For more information on immigration health requirements refer to the Department of Immigration and Border Protection website.
The End TB Strategy
In May 2014, the Australian Government co-sponsored and endorsed the World Health Assembly Resolution EB134.R4 –Global strategy and targets for tuberculosis prevention, care and control after 2015 to end the global TB epidemic. The End TB Strategy: Global strategy and targets for tuberculosis prevention, care and control after 2015 aims to end the global TB epidemic, with targets to reduce TB deaths by 95% and to cut new cases by 90% between 2015 and 2035, and to ensure that no family is burdened with catastrophic expenses due to TB. It sets interim milestones for 2020, 2025, and 2030.

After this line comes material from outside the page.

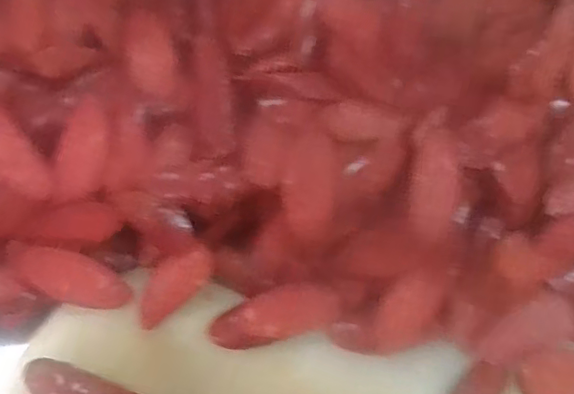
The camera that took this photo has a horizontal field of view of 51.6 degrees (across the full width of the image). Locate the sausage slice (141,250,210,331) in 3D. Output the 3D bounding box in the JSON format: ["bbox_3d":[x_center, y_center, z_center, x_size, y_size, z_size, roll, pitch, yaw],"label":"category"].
[{"bbox_3d":[-0.089,0.067,0.455,0.068,0.005,0.033,-43,83,-13],"label":"sausage slice"}]

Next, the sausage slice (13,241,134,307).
[{"bbox_3d":[-0.168,0.060,0.454,0.097,0.015,0.034,15,54,8],"label":"sausage slice"}]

The National Tuberculosis Advisory Committee
TB is a nationally notifiable disease which enables the Department of Health, in partnership with State and Territory Governments, to continuously monitor TB incidence in Australia.
The National Tuberculosis Advisory Committee provides expert advice to the Australian Government and State and Territory Governments on the prevention and control of TB. NTAC has developed various TB guidelines and position statements to assist the TB community.